On Wednesday morning, when Barr got off his shift, he was taken to the nearest fire camp an hour away. He ate some fruit and a breakfast burrito, took a shower, and prepared for his next 24-hour shift, which started the following morning. Several hundred miles from home, he was exhausted from sleeping on the rocky ground, he was dusted with soot from head to toe, and he was being escorted around camp by a tough CDCR guard who cut him no slack.
But he was comfortable, grateful — happy, even, that he didn’t have to spend this past year surrounded by 131 other criminals in a loud, disgusting room, with Iron Man playing on repeat. Even as he insisted that the experience hasn’t changed him, as a person, he admitted that fire camp turned the time he had to serve from something soul-crushing into something productive. He does feel angry, though, when he thinks about how much cash he’ll be leaving with — maybe $1,200 at most for an entire year of work.
“Pshh, this might be beyond slavery, whatever this is,” Barr told me, leaning forward to rest his arms onto the fire camp picnic table. He spoke with more confidence and ease than he had at any point in the past year, casually dismissing the previous day’s labor as easy in one breath while comparing the foremen to overseers in the next. “They don’t have a whip. That’s the difference,” he said. He laughed.

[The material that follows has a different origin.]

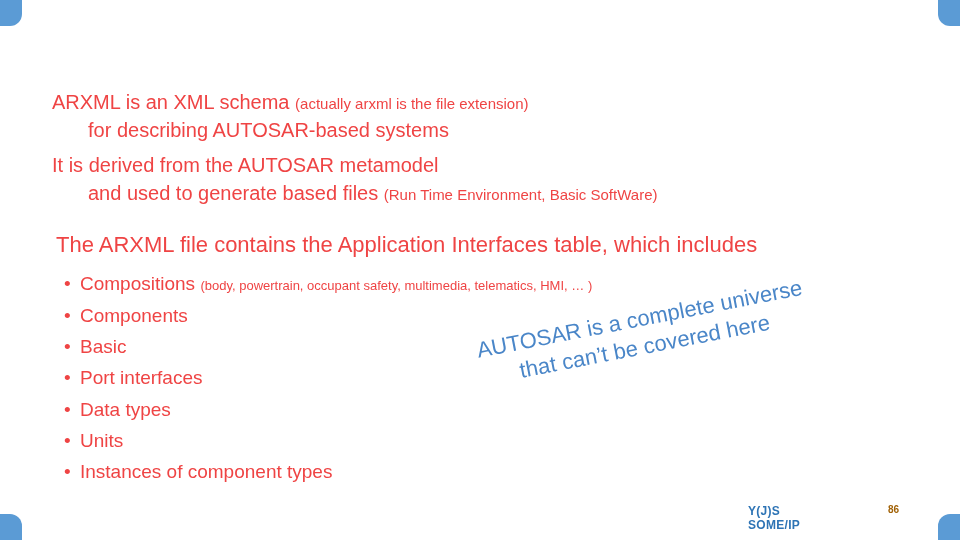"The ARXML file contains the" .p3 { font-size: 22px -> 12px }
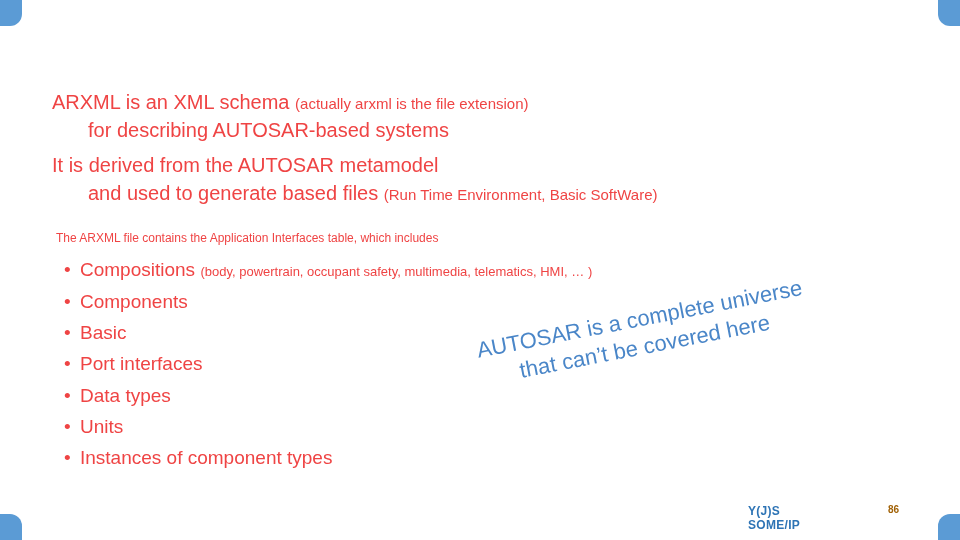"Basic" span { text: Basic -> Port }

The one thing he did know, as he contemplated what he'd do once he got out: He didn't want to be a firefighter unless he had absolutely no other choice for employment. He'd never gotten over the physical discomfort of being around the hot flames. Every time was like the first time. It was counterintuitive to get this close to such heat, like jumping into an oven.

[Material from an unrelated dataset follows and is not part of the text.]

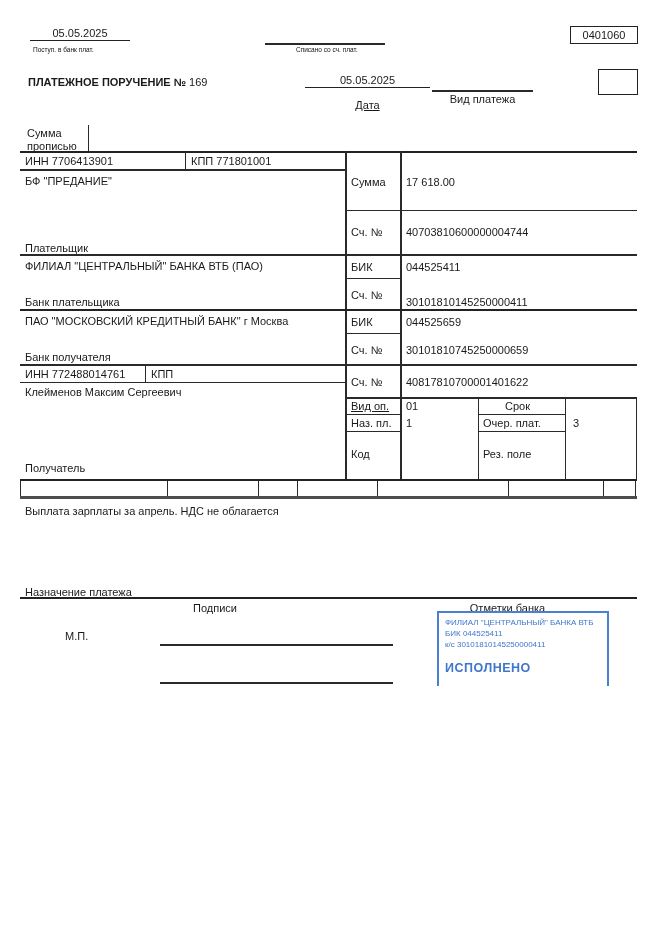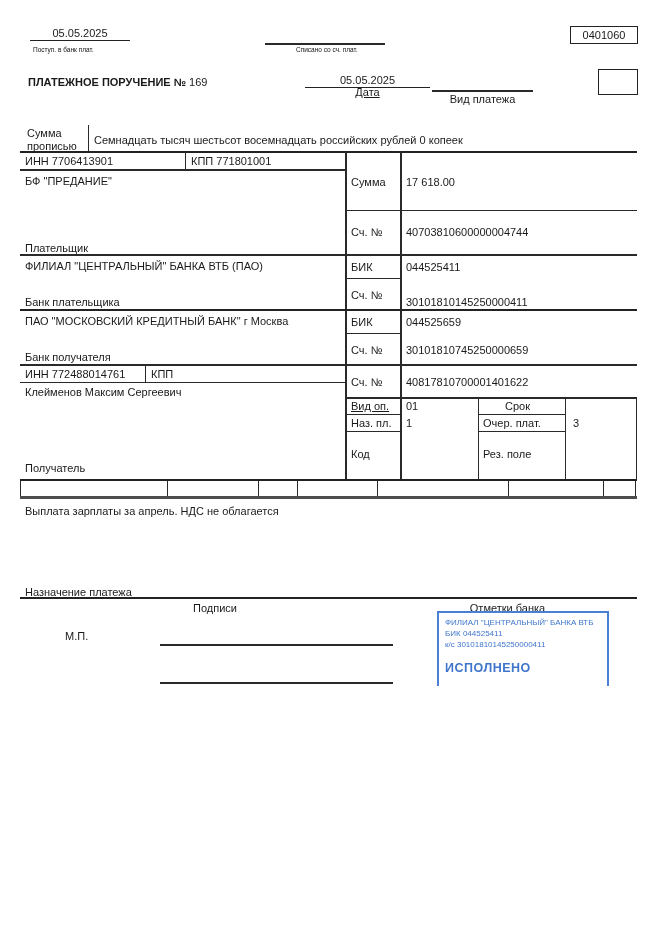"Дата" div.t { top: 86px -> 99px }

It's not easy for inmate firefighters to make the transition into professional firefighting. Wildland firefighter jobs are so competitive that 200 or 300 applications might come in for one opening, and Cal Fire is reluctant to promote the fact that they might hire well-trained felons over people with no criminal record, even for seasonal jobs. The Los Angeles County Fire Department won't hire felons at all. Still, an estimated 3 to 5% of inmates do make the jump, often by working with the U.S. Forest Service. But Barr would really prefer to do something else.
He explained he'd been practicing his algebra; reading up on stocks, bonds, and real estate; and savoring Machiavelli's The Prince. He’d also been really into biographies lately because he likes reading about real people who achieve success. “I got plans to be a millionaire when I get out,” he said. “I just gotta figure out how.”
At the end of September, California announced that it had run through the fiscal year’s entire wildfire budget in only three months and would need to start tapping into reserves meant for all natural disasters. The now never-ending fire season continues unabated, but any hopes that the federal government might offer additional help fizzled in August, when a bill that would increase funding for wildfire suppression died in the House of Representatives.
Now the state must figure out how to do more with less. And one of the best ways to save money when fighting fires? Send in the inmates. The CDCR confirmed it does plan to open at least one new camp in the next few years.
“Yeah, we get exploited as far as the money, but I love going out there,” Barr said. “It makes time go by.”